**Dataset entries:**
▽

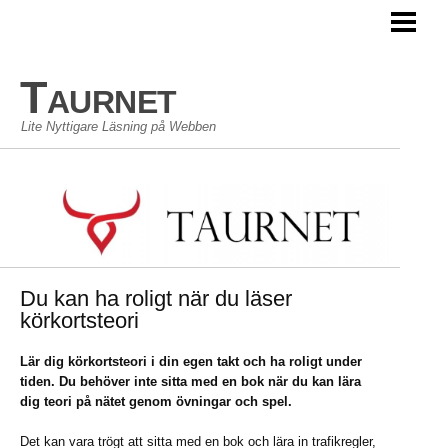
TAURNET BLOGG
Taurnet
Lite Nyttigare Läsning på Webben
Du kan ha roligt när du läser
körkortsteori
Lär dig körkortsteori i din egen takt och ha roligt under
tiden. Du behöver inte sitta med en bok när du kan lära
dig teori på nätet genom övningar och spel.
Det kan vara trögt att sitta med en bok och lära in trafikregler,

△

**Task to carry out:** Check each line of the records for the string "körkortsteori" and copy those that have it.

**Reply:**
körkortsteori
Lär dig körkortsteori i din egen takt och ha roligt under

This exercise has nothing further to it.